§ **Description of the task**: Pick up the activation-function commit diff from the point where it stops and keep writing it.

§ **Document section**:
* * * * * * * * *

Add the ReLU6, Tanhshrink, SELU, Softplus, Softshrink and Softsign for the api 2.0 (#26376)

5 years ago · 40d193ed17
parent 6e13e86ab3
commit 40d193ed17
10 changed files with 993 additions and 116 deletions
--- a/paddle/fluid/operators/activation_op.cc
+++ b/paddle/fluid/operators/activation_op.cc
@ -317,13 +317,6 @@ $$out = x^2$$

 )DOC";

-UNUSED constexpr char SoftplusDoc[] = R"DOC(
-Softplus Activation Operator.
-
-$$out = \ln(1 + e^{x})$$
-
-)DOC";
-
 UNUSED constexpr char SoftsignDoc[] = R"DOC(
 Softsign Activation Operator.

@ -396,6 +389,36 @@ $$out = \max(x, \alpha * x)$$
  }
 };

+class SoftplusOpMaker : public framework::OpProtoAndCheckerMaker {
+ public:
+  void Make() override {
+    AddInput("X",
+             "Input of Softplus operator, an N-D Tensor, with data type "
+             "float32, float64 or float16.");
+    AddOutput(
+        "Out",
+        "Output of Softplus operator, a Tensor with shape same as input.");
+    AddAttr<float>("beta", "The value of beta for Softplus.").SetDefault(1.0f);
+    AddAttr<float>("threshold", "The value of threshold for Softplus.")
+        .SetDefault(20.0f);
+    AddAttr<bool>("use_mkldnn",
+                  "(bool, default false) Only used in mkldnn kernel.")
+        .SetDefault(false);
+    AddAttr<bool>(
+        "use_cudnn",
+        "(bool, default false) Only used in cudnn kernel, need install cudnn.")
+        .SetDefault(false);
+    AddComment(R"DOC(
+:strong:`Softplus Activation Operator`
+
+..  math::
+    out = \frac{1}{\beta} * \log(1 + \exp(\beta * x)) \\
+    \text{For numerical stability, the implementation reverts to the linear function when :}\,x \times \beta > threshold.

* * * * * * * * *

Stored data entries
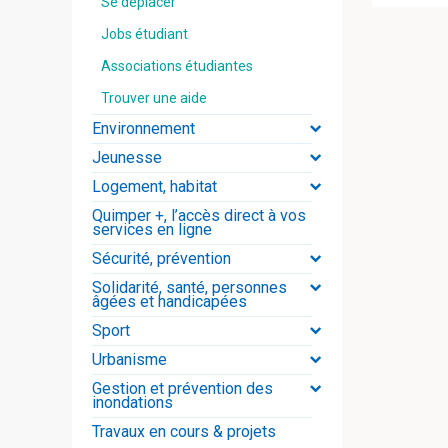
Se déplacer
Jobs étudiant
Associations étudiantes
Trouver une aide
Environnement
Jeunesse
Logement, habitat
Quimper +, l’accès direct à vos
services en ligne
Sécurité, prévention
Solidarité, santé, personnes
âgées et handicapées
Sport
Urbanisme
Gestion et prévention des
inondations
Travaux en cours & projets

* * * * * * * * *

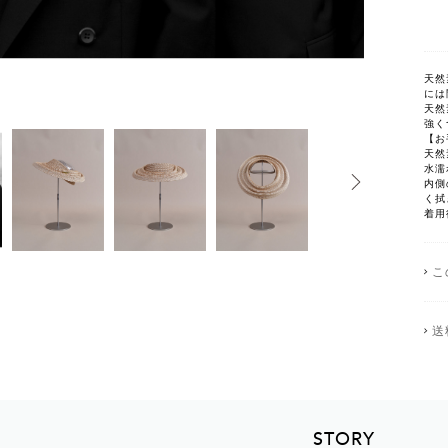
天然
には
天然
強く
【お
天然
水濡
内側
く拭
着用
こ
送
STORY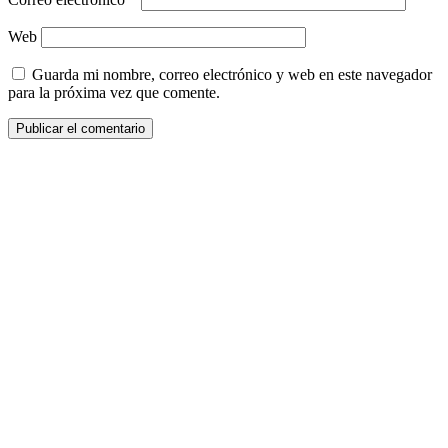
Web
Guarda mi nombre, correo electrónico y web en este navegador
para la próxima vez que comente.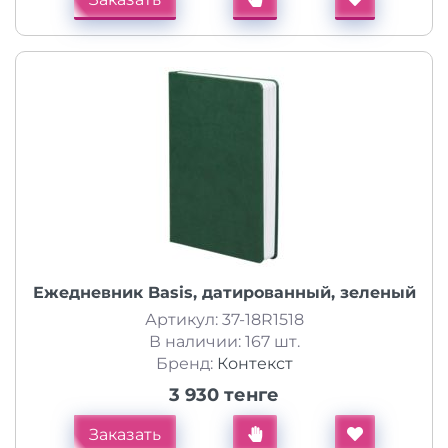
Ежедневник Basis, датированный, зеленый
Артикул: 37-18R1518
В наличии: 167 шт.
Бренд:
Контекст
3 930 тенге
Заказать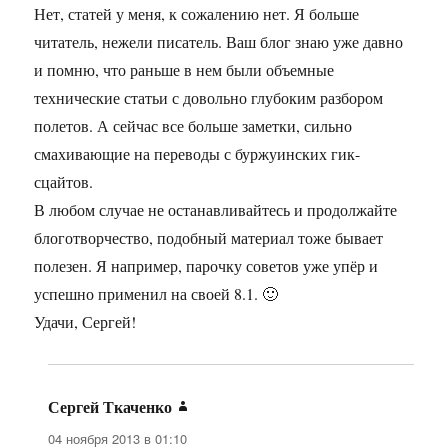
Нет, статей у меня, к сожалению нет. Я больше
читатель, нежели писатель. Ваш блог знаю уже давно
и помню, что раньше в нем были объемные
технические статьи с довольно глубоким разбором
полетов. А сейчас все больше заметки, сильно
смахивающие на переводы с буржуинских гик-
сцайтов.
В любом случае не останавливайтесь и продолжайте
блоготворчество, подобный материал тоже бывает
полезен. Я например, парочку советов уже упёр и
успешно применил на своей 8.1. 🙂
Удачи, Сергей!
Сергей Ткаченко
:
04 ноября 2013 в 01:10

* * * * * * * * *

§ **Exercise answer**:
+
+)DOC");
+  }
+};
+
 class SoftShrinkOpMaker : public framework::OpProtoAndCheckerMaker {
 public:
  void Make() override {
@ -672,7 +695,6 @@ REGISTER_ACTIVATION_OP_MAKER(Reciprocal, ReciprocalDoc);
 REGISTER_ACTIVATION_OP_MAKER(Log, LogDoc);
 REGISTER_ACTIVATION_OP_MAKER(Log1p, Log1pDoc);
 REGISTER_ACTIVATION_OP_MAKER(Square, SquareDoc);
-REGISTER_ACTIVATION_OP_MAKER(Softplus, SoftplusDoc);
 REGISTER_ACTIVATION_OP_MAKER(Softsign, SoftsignDoc);

 template <ActBwdOpFwdDeps kDepValue>
--- a/paddle/fluid/operators/activation_op.h
+++ b/paddle/fluid/operators/activation_op.h
@ -975,32 +975,46 @@ struct HardSwishGradFunctor : public BaseActivationFunctor<T> {
  static constexpr ActBwdOpFwdDeps FwdDeps() { return kDepX; }
 };

-// softplus(x) = log(1 + exp(x))
-// When x is a very large positive number, exp(x) may explode to inf,
-// Using trick below for numerical stability
-// https://hips.seas.harvard.edu/blog/2013/01/09/computing-log-sum-exp/
-// Then: softplus(x) = max(x, 0) + log(exp(-max(x, 0)) + exp(x - max(x, 0)))
+// For numerical stability, using the following formula instead of softplus(x) =
+// log(1 + exp(x))
+// softplus(x) = log(1 + exp(beta * x)) / beta when beta * x <= threshold(beta =
+// 1, threshold = 20 by default), otherwise x
 template <typename T>
 struct SoftplusFunctor : public BaseActivationFunctor<T> {
+  float beta;
+  float threshold;
+  typename BaseActivationFunctor<T>::AttrPair GetAttrs() {
+    return {{"beta", &beta}, {"threshold", &threshold}};
+  }
+
  template <typename Device, typename X, typename Out>
  void operator()(Device d, X x, Out out) {
-    auto temp = x.cwiseMax(static_cast<T>(0));  // temp = max(x, 0)
-    out.device(d) = temp + (((-temp).exp() + (x - temp).exp()).log());
+    auto x_beta = static_cast<T>(beta) * x;
+    out.device(d) = (x_beta > static_cast<T>(threshold))
+                        .select(x, (static_cast<T>(1) + x_beta.exp()).log() /
+                                       static_cast<T>(beta));
  }
 };

-// d(softplus(x))/dx = exp(x) / (1 + exp(x))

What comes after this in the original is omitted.